British Ambassador on Thai democracy and human rights

Since the coup d’état on 22 May, while the human rights situation has deteriorated and Thai people have tried to voice their disapproval of the coup d’état in the face of suppression by the junta, the international community has played a role as a voice denouncing the military government and urging the junta to respect human rights. 
 
Britain is one of the countries with a clear stance toward the coup.  British Ambassador Mark Kent on 20 November met with Prime Minister Gen Prayut Chan-o-cha and urged him to fulfil his promise to restore democracy to Thailand by the end of 2015, and to maintain respect for human rights.
 
Ambassador Kent on 27 November visited Prachatai and discussed the role of the media during these hard times for human rights and media workers. On this occasion, Prachatai’s Thaweeporn Kummetha talked with the British Ambassador on his recent meeting with Prayut, Thai democracy and human rights. 
 
Mark Kent tells Prachatai about his meeting with Prime Minister Gen Prayut Chan-o-cha
 
We learned that you visited PM Prayut Chan-o-cha recently. How was the meeting? What did you talk about?
 
We had a frank exchange of views. I explained the position of the United Kingdom. He explained his views. We have a long-standing relationship with Thailand going back over 400 years. We are constitutional monarchies and have a good relationship also across society from the educational and academic sector, the private sector where we have lots of trade and investment with Thailand and tourism where we have many millions of tourists a year. So we have an interest in having a good relationship with Thailand and that includes having a frank exchange of views on how we see things and how we see the future of our relationship. From that perspective, it was a good meeting.
 
You also urged PM to restore democracy to Thailand by 2015. Why 2015?
 
Well, I mean, I think honestly it's not for us to dictate to Thailand
 
Thailand will take its own decisions, at its own cost, but I think for any society which continues developing, especially in this part of the world, which is a fast developing area -- you've got economic growth in countries of ASEAN, you've got the ASEAN Economic Community coming up -- a stable political background is very important.
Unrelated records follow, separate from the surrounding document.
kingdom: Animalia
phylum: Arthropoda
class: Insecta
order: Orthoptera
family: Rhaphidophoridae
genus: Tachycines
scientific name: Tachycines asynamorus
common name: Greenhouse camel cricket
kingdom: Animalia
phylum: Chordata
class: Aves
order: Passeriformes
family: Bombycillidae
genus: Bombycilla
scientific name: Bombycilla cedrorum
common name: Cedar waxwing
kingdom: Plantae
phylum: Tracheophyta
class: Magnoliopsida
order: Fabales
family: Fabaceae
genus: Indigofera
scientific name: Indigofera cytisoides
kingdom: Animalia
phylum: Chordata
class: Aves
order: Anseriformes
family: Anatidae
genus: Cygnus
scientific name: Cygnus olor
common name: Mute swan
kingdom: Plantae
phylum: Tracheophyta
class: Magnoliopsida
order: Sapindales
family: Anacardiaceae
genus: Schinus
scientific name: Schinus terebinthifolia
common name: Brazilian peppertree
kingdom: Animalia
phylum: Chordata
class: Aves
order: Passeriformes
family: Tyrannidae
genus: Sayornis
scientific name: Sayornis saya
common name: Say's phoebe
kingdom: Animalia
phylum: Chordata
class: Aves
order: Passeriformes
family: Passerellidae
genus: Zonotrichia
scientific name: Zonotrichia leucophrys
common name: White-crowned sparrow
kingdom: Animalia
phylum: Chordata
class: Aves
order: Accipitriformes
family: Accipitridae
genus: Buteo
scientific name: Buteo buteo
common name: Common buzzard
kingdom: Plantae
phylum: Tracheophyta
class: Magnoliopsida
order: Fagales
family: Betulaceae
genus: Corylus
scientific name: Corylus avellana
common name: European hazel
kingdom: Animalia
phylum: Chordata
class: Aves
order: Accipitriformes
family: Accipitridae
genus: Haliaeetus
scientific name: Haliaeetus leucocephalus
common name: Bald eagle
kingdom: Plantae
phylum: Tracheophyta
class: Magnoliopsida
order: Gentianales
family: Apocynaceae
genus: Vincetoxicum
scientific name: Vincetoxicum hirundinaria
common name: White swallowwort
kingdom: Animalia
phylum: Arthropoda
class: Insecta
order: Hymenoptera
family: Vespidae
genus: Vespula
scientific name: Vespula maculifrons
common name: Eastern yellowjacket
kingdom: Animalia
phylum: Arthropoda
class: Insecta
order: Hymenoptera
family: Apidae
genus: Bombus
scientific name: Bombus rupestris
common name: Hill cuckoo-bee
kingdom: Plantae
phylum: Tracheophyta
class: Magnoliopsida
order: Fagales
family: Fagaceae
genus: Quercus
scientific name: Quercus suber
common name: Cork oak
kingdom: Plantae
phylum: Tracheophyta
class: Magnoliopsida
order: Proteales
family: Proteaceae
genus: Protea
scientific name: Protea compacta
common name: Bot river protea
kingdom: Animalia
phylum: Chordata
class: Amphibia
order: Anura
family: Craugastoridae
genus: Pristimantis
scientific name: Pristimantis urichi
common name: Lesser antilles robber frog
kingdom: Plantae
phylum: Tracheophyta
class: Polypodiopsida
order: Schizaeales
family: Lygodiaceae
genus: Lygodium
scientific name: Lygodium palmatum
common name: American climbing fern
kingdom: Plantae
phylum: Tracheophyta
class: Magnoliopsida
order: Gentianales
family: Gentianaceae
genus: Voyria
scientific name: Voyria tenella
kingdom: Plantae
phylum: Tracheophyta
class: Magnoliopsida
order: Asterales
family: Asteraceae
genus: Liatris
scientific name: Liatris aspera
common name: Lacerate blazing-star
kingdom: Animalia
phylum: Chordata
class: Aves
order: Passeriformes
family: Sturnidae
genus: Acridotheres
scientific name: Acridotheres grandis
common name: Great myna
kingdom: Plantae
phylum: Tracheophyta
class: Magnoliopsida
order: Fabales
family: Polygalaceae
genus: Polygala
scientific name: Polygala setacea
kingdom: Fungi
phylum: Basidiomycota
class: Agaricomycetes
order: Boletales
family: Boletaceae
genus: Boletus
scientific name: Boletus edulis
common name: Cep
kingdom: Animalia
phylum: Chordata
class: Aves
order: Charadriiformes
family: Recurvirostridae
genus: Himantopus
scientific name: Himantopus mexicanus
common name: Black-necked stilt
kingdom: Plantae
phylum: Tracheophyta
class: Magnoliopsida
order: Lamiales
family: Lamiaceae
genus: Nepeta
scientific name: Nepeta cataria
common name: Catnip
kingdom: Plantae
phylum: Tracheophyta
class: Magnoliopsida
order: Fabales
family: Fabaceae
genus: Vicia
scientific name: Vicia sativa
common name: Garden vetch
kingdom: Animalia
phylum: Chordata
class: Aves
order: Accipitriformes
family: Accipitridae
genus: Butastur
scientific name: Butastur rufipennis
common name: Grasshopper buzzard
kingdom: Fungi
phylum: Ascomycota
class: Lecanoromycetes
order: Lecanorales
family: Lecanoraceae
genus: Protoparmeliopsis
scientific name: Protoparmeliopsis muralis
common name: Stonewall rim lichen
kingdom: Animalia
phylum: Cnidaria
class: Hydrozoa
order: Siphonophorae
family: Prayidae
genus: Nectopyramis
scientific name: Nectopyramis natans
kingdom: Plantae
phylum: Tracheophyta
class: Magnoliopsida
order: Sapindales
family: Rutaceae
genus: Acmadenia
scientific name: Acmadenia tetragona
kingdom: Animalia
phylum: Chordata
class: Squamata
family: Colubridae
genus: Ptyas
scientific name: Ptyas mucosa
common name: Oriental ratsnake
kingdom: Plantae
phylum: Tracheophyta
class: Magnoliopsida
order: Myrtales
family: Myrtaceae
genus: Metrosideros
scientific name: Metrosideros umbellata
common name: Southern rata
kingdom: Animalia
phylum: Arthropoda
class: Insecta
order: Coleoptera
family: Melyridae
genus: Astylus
As Winston Churchill once said "Democracy is the worst type of governance, apart from all the others that have been tried." In other words, no democracy is perfect, but it is a system of governance where there is an opportunity for everybody to have a stake in the government of the country. Democracy is not just about elections. People should not just vote and wait every few years and that will roll over. Democracy is where the people's voice can be heard continuously and where the government is accountable to the people. That's why we see democracy as an important system of governance. 
 
Do you have any recommendations and concerns that you voiced to Prayut?
 
Well we talked about how the panel on reform is coming. Obviously I'm here talking to you ... the role of the academic community is important. If you're going to have a reform process, it's important that people can offer their views. It's a constructive spirit. So people can meet and talk about how they see things. And that will help in terms of reconciliation. You can't enforce consensus. You have to talk about people's interests and people's goals. The press and the media, the role of free media in society is very important -- absolutely important. This is what I personally believe a lot in because it's the free flow of information and ideas. When we look at the developed economies, a lot are knowledge-based economies. 
 
And also the role of media in holding power to account and fighting corruption is very important. Investigative journalism is very important. There is a lot of importance to the role the media can play in reform and development in any country. And we talked about, as I mentioned, that the international community constantly reports in respect of human rights -- the importance of free expression, freedom of assembly. These are not the concepts which are imposed externally on Thailand which signed up the Conventions of the United Nations. And these are global Conventions which come from the United Nations. It is important for us to see that it is going forward, that these rights and obligations are respected, as a friend and partner of Thailand.